> Task instructions: Go line by line through the entries below and copy those containing the string "Статус".

Material for the task Start Marker

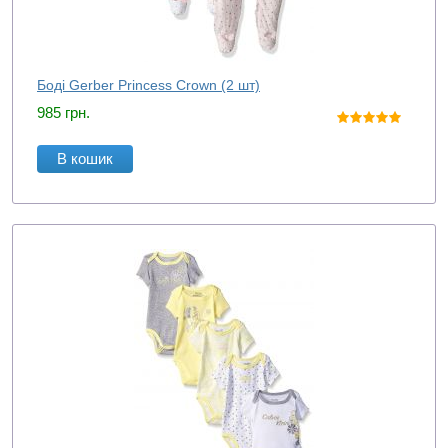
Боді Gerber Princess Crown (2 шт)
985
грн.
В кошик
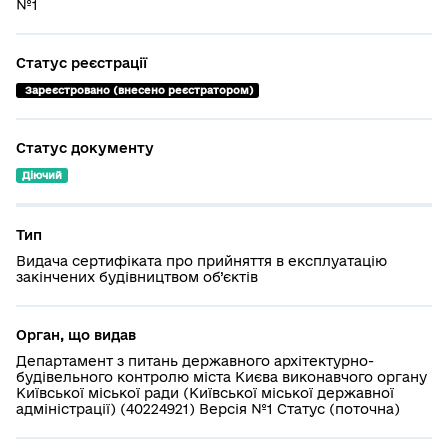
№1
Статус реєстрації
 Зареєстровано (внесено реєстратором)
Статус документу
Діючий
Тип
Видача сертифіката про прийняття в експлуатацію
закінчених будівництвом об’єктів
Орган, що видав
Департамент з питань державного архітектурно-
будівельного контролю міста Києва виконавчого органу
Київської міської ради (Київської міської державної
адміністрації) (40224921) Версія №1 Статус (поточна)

Material for the task End Marker

> Written answer:
Статус реєстрації
Статус документу
адміністрації) (40224921) Версія №1 Статус (поточна)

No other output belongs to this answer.